┌────────

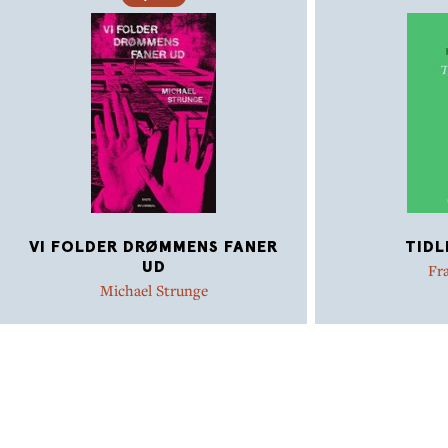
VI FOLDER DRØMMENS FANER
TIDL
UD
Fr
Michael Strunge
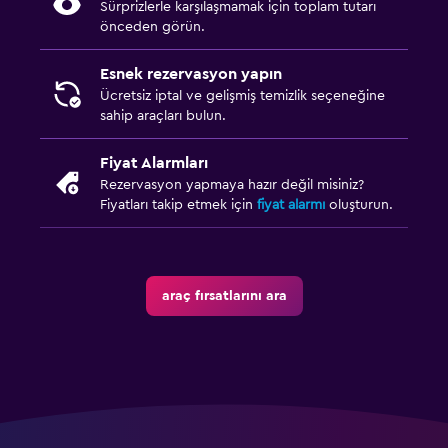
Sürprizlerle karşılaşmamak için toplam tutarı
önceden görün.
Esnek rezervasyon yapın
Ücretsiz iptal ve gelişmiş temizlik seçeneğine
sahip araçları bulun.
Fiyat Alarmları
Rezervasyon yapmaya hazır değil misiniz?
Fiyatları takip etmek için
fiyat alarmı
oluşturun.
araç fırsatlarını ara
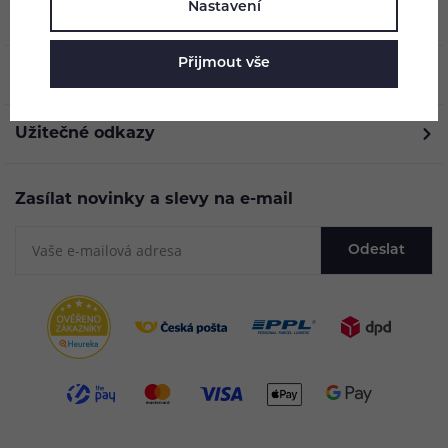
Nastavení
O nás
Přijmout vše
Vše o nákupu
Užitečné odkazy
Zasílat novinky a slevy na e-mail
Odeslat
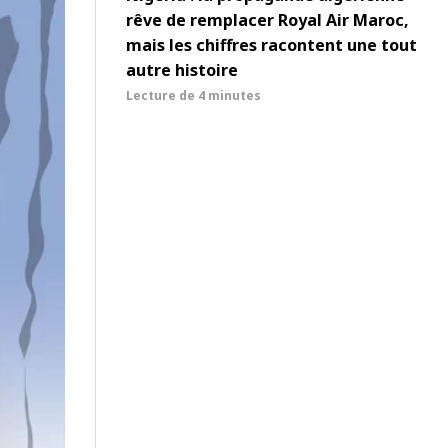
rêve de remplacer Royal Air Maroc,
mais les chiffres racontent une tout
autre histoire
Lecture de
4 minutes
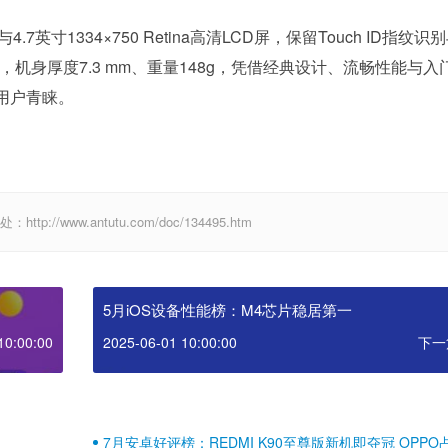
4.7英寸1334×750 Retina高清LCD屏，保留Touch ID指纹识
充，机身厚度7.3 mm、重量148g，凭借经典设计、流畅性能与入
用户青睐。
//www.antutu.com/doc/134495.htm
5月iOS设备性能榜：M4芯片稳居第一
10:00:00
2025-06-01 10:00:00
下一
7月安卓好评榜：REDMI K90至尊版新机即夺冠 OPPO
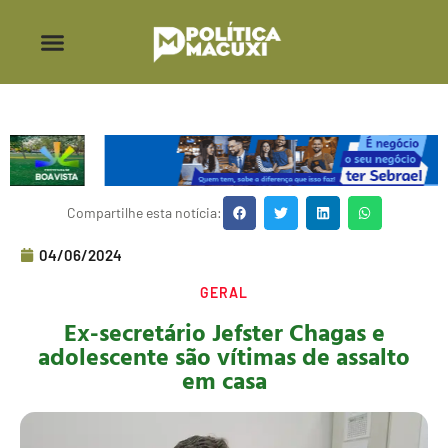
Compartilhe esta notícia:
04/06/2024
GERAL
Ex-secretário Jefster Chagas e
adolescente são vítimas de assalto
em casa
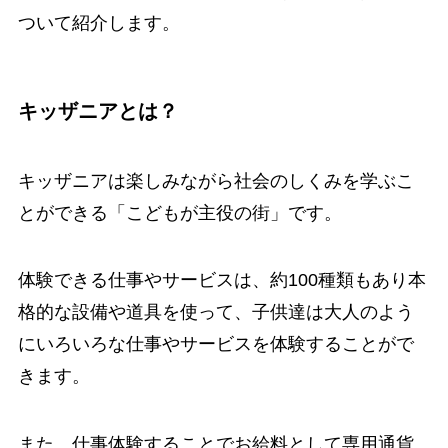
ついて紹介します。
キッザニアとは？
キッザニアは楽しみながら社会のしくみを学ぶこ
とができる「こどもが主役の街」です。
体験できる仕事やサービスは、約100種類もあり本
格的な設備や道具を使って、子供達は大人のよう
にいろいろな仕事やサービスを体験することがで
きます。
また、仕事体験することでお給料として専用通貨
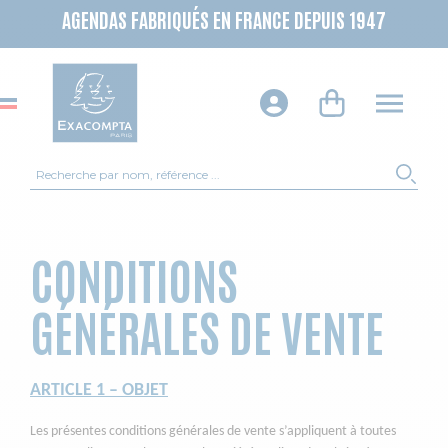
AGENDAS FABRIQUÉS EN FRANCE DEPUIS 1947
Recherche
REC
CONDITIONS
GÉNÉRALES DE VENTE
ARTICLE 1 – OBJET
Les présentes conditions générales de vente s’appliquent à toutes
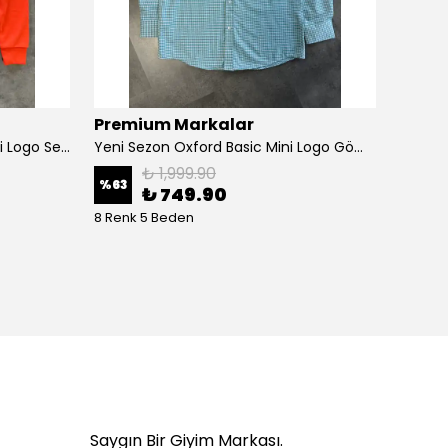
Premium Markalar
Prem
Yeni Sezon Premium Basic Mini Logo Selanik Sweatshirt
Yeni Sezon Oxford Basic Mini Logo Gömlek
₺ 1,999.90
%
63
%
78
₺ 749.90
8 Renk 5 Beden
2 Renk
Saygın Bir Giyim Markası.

└────────
┌────────

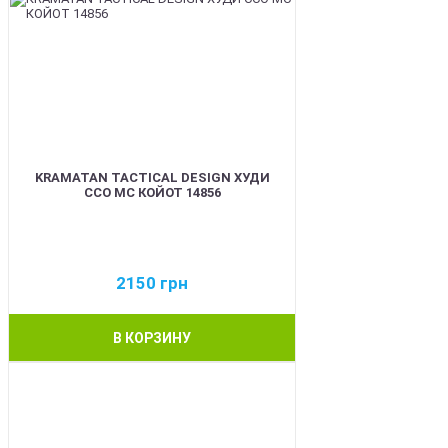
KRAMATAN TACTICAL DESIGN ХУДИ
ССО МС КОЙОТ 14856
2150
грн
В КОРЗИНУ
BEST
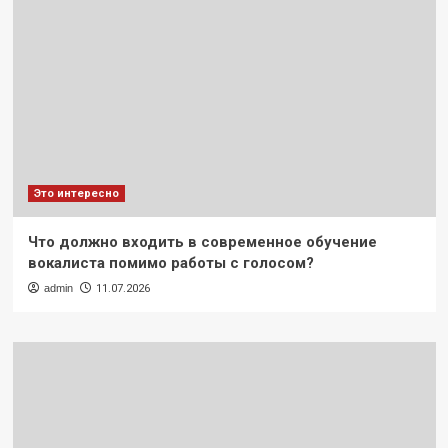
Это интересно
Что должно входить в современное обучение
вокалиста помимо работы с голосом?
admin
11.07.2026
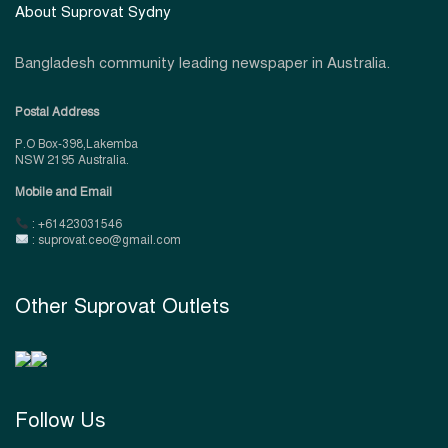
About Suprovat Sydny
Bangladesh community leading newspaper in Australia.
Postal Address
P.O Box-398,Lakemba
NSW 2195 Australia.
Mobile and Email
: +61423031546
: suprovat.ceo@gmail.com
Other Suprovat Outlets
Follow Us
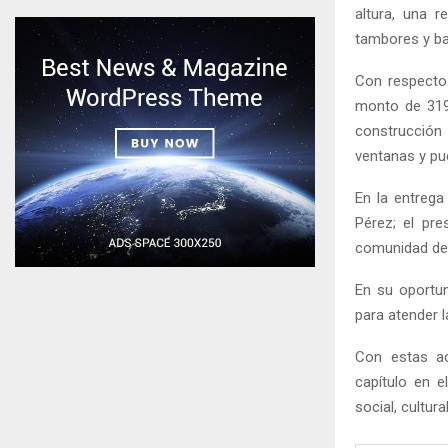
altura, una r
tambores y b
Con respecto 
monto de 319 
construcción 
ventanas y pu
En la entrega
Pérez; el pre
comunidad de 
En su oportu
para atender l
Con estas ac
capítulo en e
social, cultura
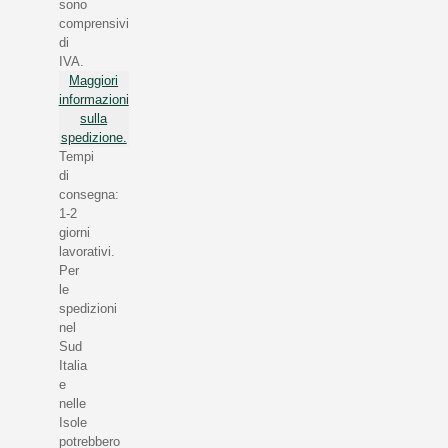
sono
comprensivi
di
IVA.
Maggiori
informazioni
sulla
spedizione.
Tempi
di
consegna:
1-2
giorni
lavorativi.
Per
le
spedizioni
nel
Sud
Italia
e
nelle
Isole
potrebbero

└────────
┌────────

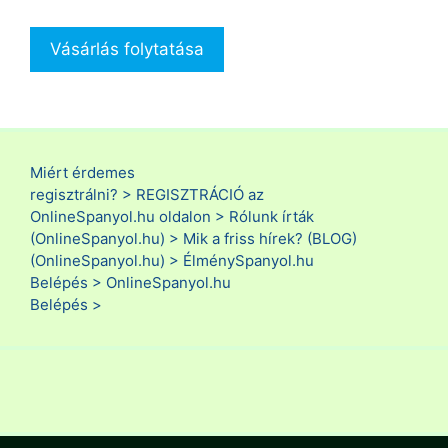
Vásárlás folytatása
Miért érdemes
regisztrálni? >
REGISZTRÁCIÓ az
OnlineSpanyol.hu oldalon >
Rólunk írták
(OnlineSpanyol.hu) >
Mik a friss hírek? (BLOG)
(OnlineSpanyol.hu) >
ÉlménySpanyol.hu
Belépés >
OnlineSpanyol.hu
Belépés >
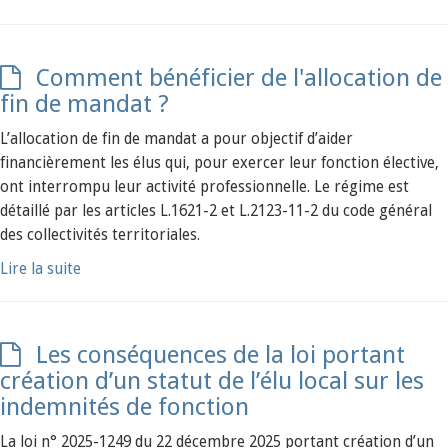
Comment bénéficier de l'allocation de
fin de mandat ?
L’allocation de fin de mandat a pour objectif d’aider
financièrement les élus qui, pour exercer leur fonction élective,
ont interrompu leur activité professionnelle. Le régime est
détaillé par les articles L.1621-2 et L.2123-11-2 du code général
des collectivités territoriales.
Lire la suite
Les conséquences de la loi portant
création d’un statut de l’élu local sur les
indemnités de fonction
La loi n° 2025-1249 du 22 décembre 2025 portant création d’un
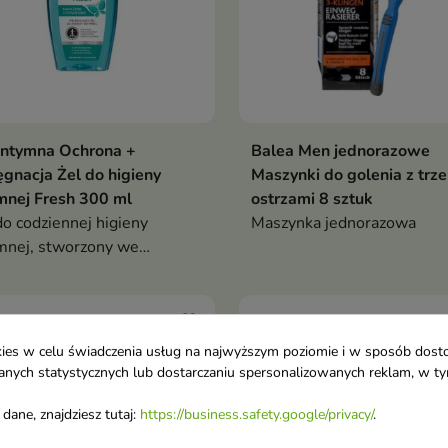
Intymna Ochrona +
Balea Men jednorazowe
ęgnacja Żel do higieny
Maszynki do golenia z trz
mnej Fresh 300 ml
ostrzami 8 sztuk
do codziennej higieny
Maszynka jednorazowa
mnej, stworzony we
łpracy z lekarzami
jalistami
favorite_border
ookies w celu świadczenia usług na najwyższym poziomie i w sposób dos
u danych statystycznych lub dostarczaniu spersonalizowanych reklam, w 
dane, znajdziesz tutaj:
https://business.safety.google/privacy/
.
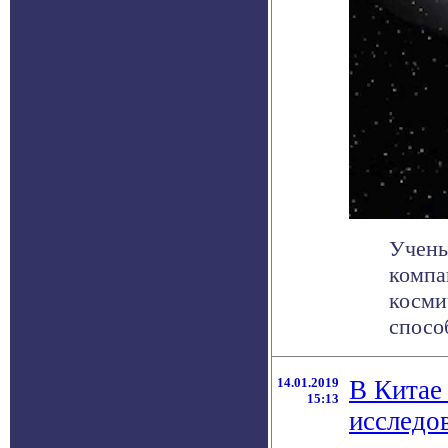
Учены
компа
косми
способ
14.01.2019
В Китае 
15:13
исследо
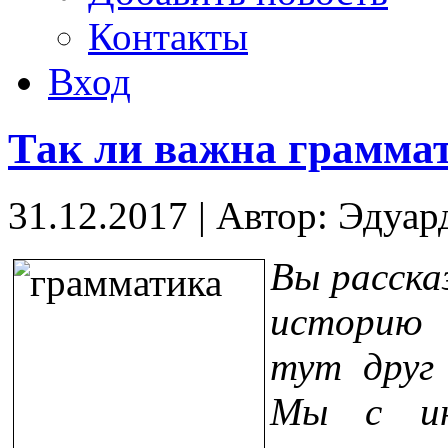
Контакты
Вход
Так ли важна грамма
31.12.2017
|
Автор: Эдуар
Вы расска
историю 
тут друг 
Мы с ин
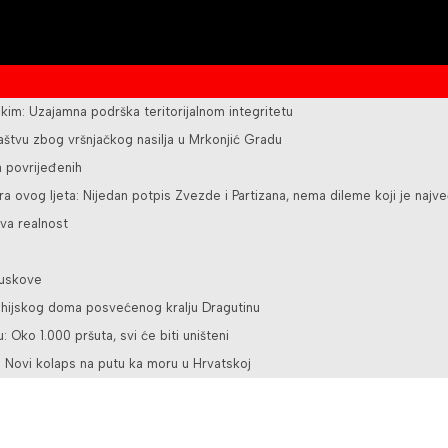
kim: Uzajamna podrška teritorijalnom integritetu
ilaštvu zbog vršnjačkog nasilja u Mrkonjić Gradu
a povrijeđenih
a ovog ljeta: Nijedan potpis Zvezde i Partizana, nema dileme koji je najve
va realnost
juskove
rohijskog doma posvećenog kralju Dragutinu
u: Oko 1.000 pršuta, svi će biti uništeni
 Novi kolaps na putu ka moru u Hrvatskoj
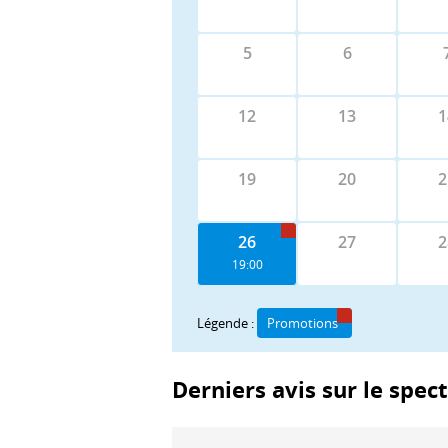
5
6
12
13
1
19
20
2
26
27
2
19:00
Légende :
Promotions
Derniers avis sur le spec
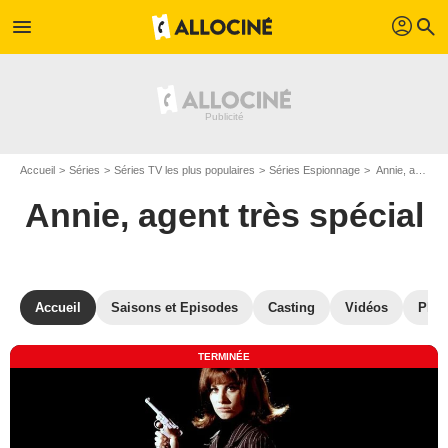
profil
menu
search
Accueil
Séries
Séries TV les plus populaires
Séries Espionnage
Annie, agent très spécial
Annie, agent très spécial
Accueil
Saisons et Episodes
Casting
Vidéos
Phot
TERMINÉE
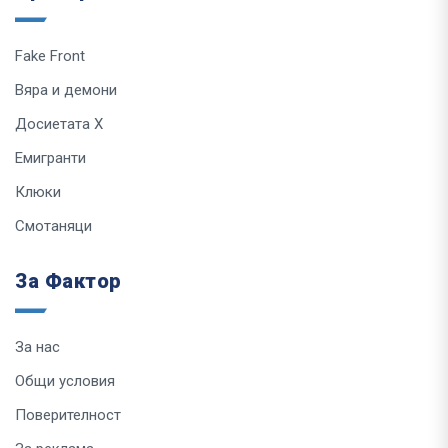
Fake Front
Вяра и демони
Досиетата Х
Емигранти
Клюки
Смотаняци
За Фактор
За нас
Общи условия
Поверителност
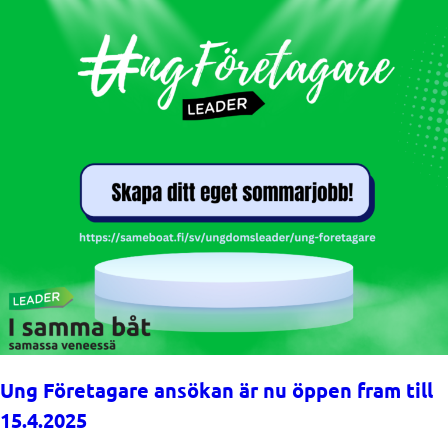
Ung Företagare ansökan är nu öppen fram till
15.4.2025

└────────

Copy out the lines of the records word for word, starting with the line that contains "altura, una r" and going on through the line that contains "social, cultura".

• RESULT BELOW:
altura, una r
tambores y b
Con respecto 
monto de 319 
construcción 
ventanas y pu
En la entrega
Pérez; el pre
comunidad de 
En su oportu
para atender l
Con estas ac
capítulo en e
social, cultura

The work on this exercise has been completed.